Ulan manyak mıyım ben, oturup da kaç şarkı bildiğimi sayayım. Ama mevcutlar içerisinde en fazla bilenlerden biriyim diyebilirim. Ezberi kuvvetli bir adam olarak tanınmak çok da hoşuma gitmiyor. Benim çok şarkı bilmemi 10’a, 20’ye katlayacak sanat kariyerim var. 20 küsur yıl Devlet Sanatçısı olarak görev yaptım. Meşhur bir laf vardır; “Eşek aynı eşek, çulu değişti”...

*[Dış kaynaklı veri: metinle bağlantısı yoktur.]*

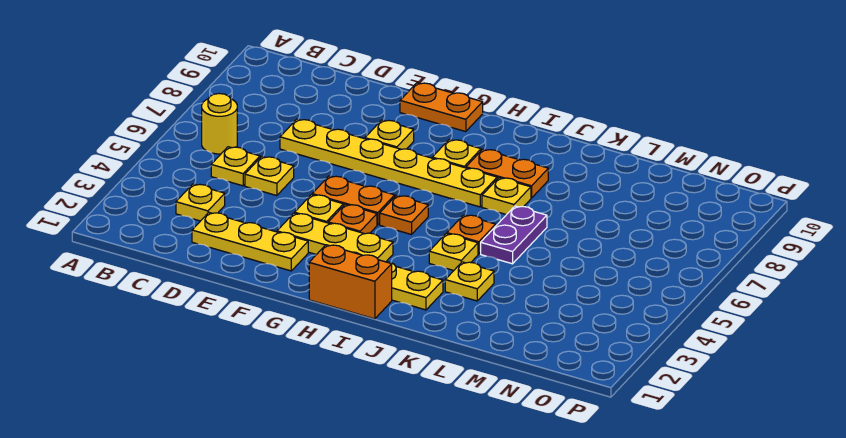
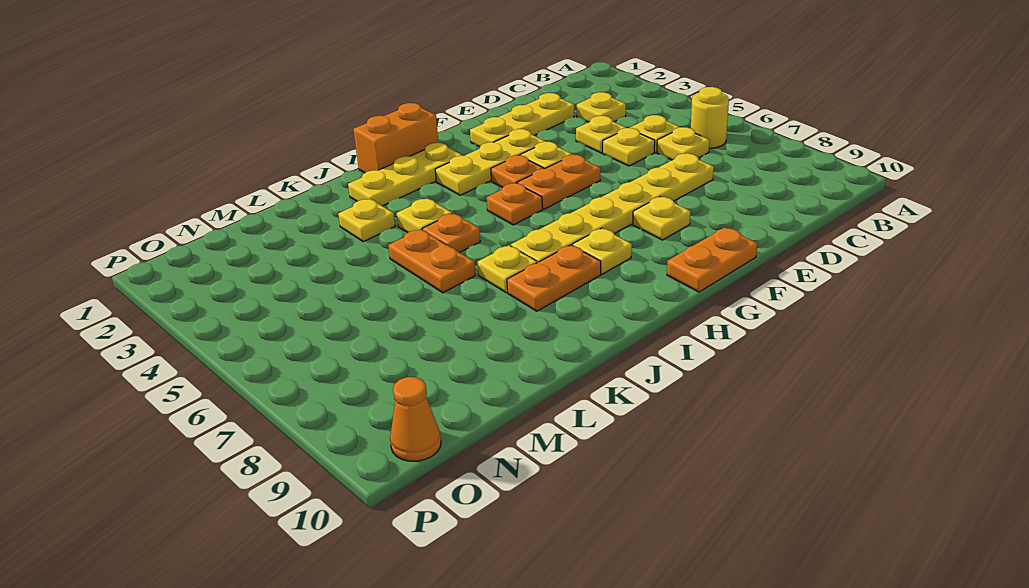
none -> yellow 1x1 plate [657,127,709,160]
none -> yellow 1x1 plate [576,116,626,153]
purple 1x2 plate [481,206,547,264] -> orange 1x2 plate [388,229,475,293]
none -> orange 1x1 cone [390,377,441,461]

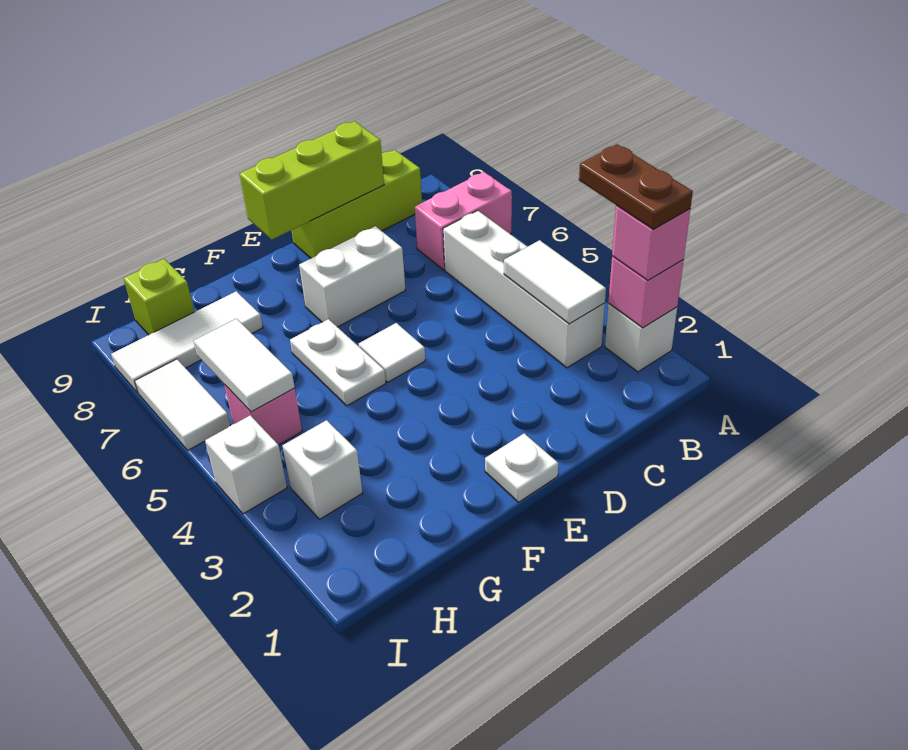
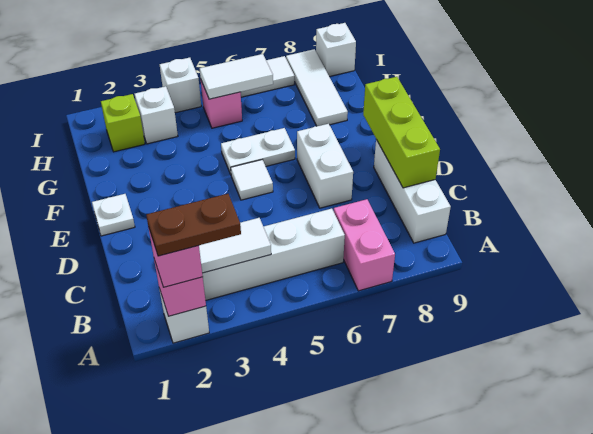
lime 1x3 brick [291,150,422,258] -> white 1x3 brick [374,140,451,243]
lime 1x1 brick [124,259,194,335] -> lime 1x1 brick moved to [101,94,145,152]
none -> white 1x1 brick [316,23,356,77]

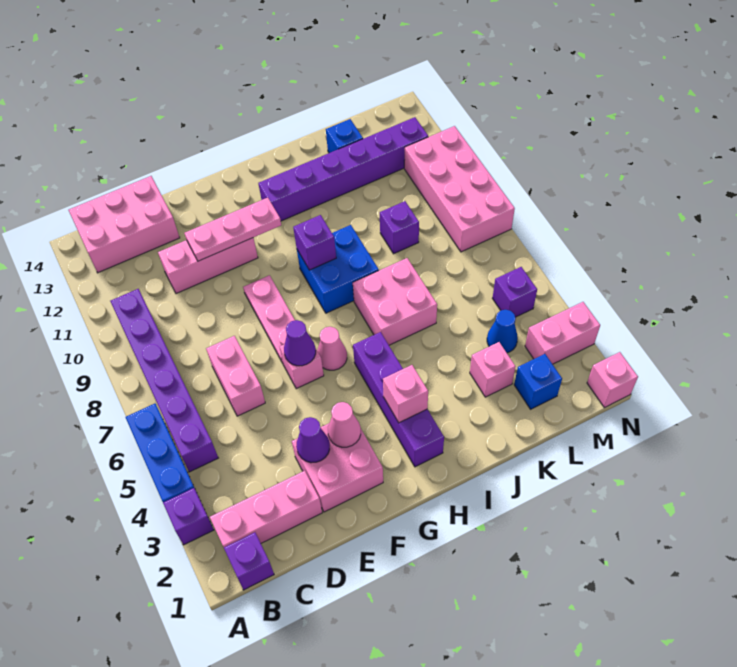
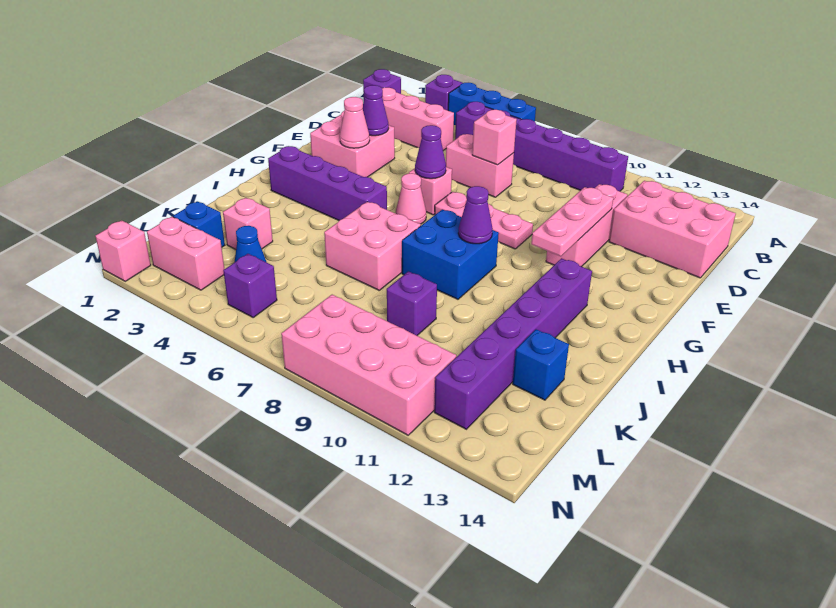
pink 1x3 brick [210,471,322,547] -> pink 1x3 brick turned to [382,88,454,151]
pink 2x3 brick [69,176,180,273] -> pink 2x3 brick turned to [609,181,736,278]
pink 1x1 brick [383,365,428,423] -> pink 1x1 brick moved to [472,110,517,165]
purple 1x1 brick [293,215,336,270] -> purple 1x1 cone [458,186,493,244]
pink 1x2 brick [525,302,600,364] -> pink 1x2 brick turned to [147,217,224,290]

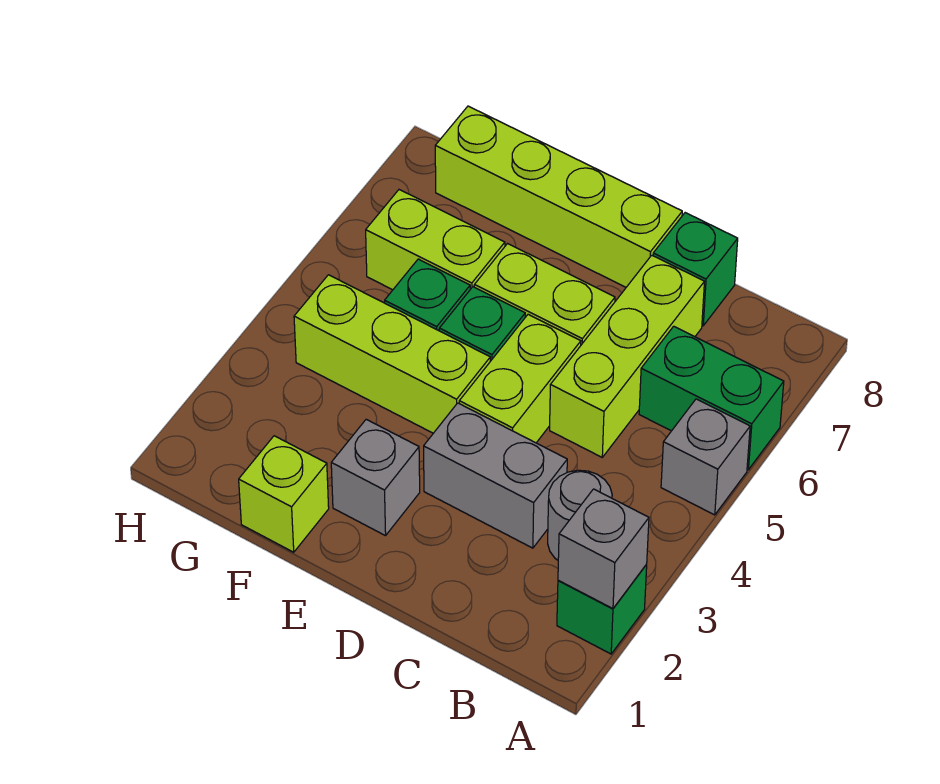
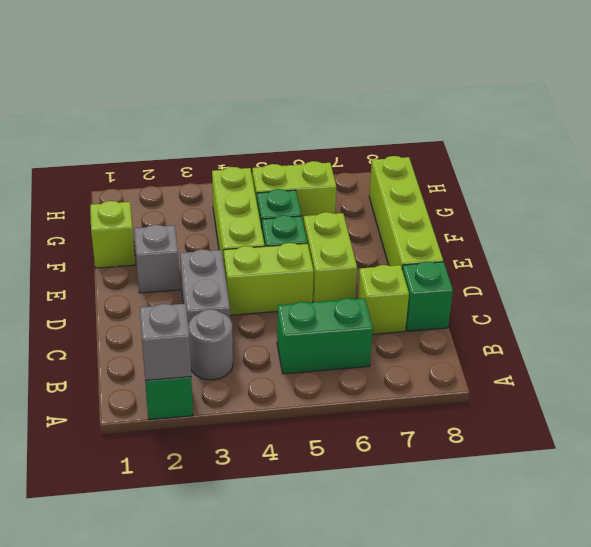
grey 1x1 brick [661,399,750,515] -> none
green 1x2 brick [639,326,784,470] -> green 1x2 brick turned to [277,298,373,374]
lime 1x3 brick [550,255,704,457] -> lime 1x1 brick [358,265,409,334]
lime 1x2 brick [366,190,505,290] -> lime 1x2 brick turned to [252,161,336,222]

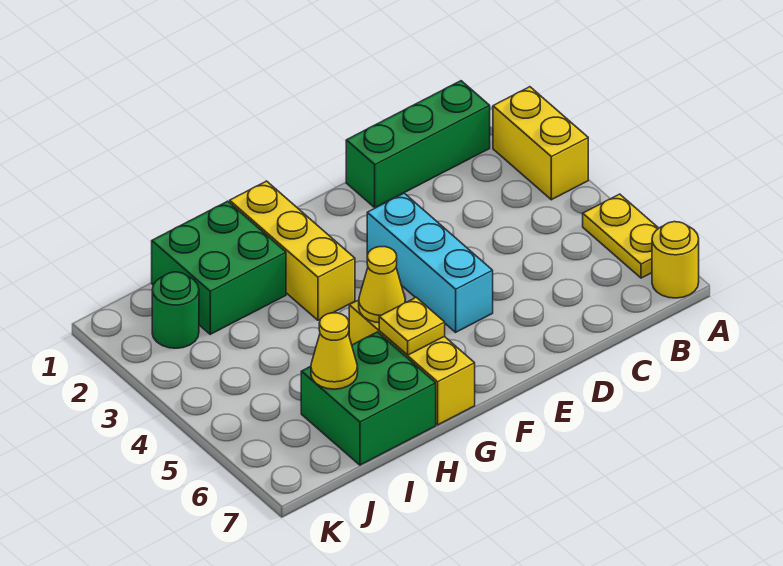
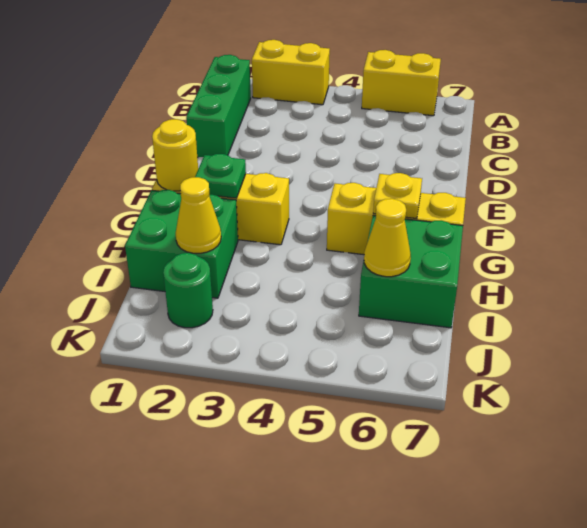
yellow 1x2 plate [583,194,659,278] -> yellow 1x2 brick [362,50,441,116]
yellow 1x1 round brick [652,222,699,298] -> yellow 1x1 round brick moved to [152,119,198,191]
cyan 1x3 brick [367,193,493,332] -> none
none -> green 1x1 plate [195,154,246,198]
yellow 1x1 cone [359,247,405,323] -> yellow 1x1 cone moved to [176,177,221,253]

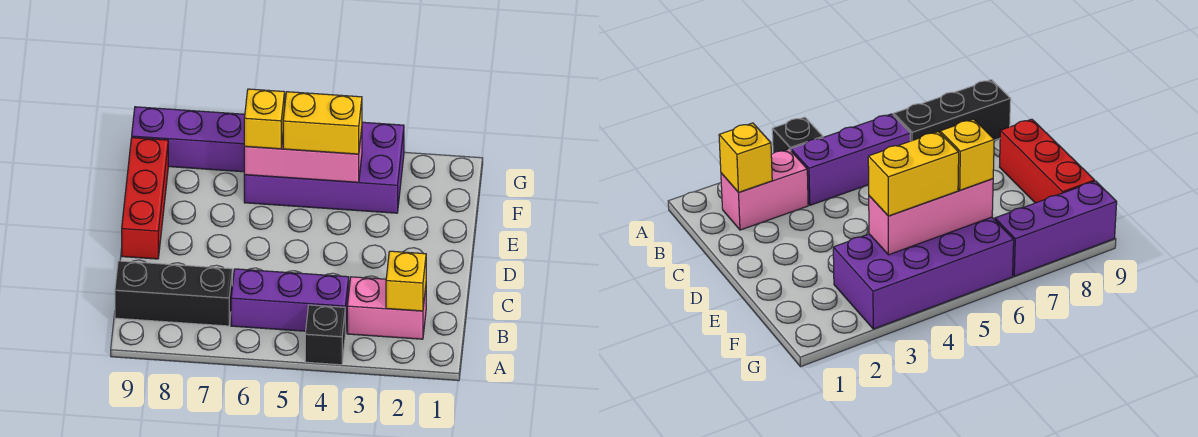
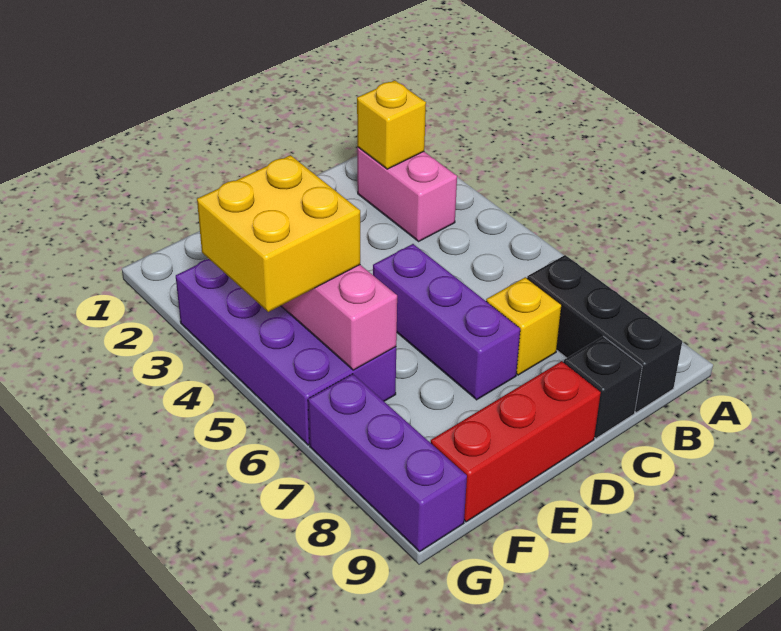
black 1x1 brick [305,305,345,365] -> black 1x1 brick moved to [564,336,642,438]
purple 1x3 brick [231,269,349,334] -> purple 1x3 brick moved to [373,244,520,400]
yellow 1x2 brick [283,92,362,154] -> yellow 2x2 brick [197,155,360,312]
yellow 1x1 brick [244,89,285,149] -> yellow 1x1 brick moved to [486,277,562,375]

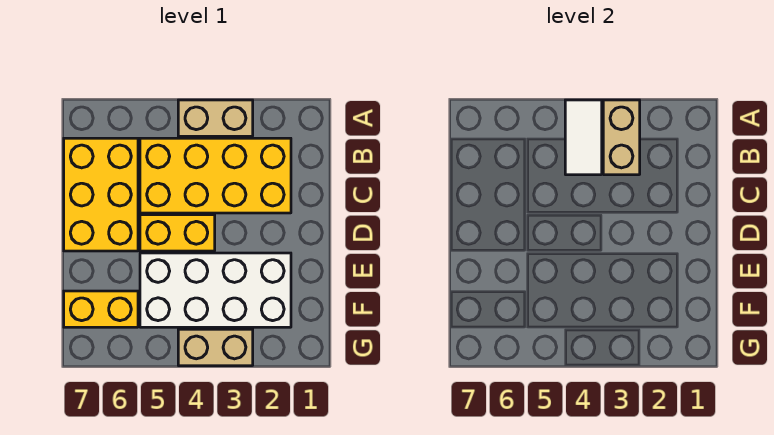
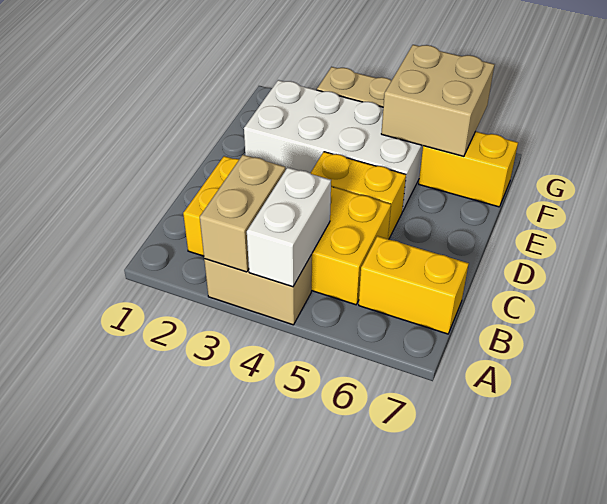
white 1x2 tile [565,100,602,175] -> white 1x2 brick [247,168,331,287]
yellow 2x3 brick [64,138,138,251] -> yellow 1x2 brick [359,236,469,334]
none -> tan 2x2 brick [381,45,495,156]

Yıllarca bu işe emek vermiş, radyoda, TRT’de görev yapmış biriydim, bir anda yumurtadan çıkmadım.
Gezi Olayları sırasında “Mustafa Keser’in askerleriyiz” diye bir söylem çıkmıştı. Ne diyorsun bu işe?
Hemen o gün gazeteciler üşüştü başıma “Nedir bu?” diye. Vallahi dedim ben de bilmiyorum. Sonra baktım bir delikanlı Facebook’ta mı, Twitter’da mı bir yerde “Mustafa Keser ki büyük Atatürkçü’dür, hiçbir programında Ulu Önder’i dilinden düşürmez. O Mustafa Keser ki dinini imanını bilir. Umresini yapmıştır” falan diye Mustafa Keser’in askerleriyiz demiş. Bunu duyunca nasıl hoşuma gitti anlatamam.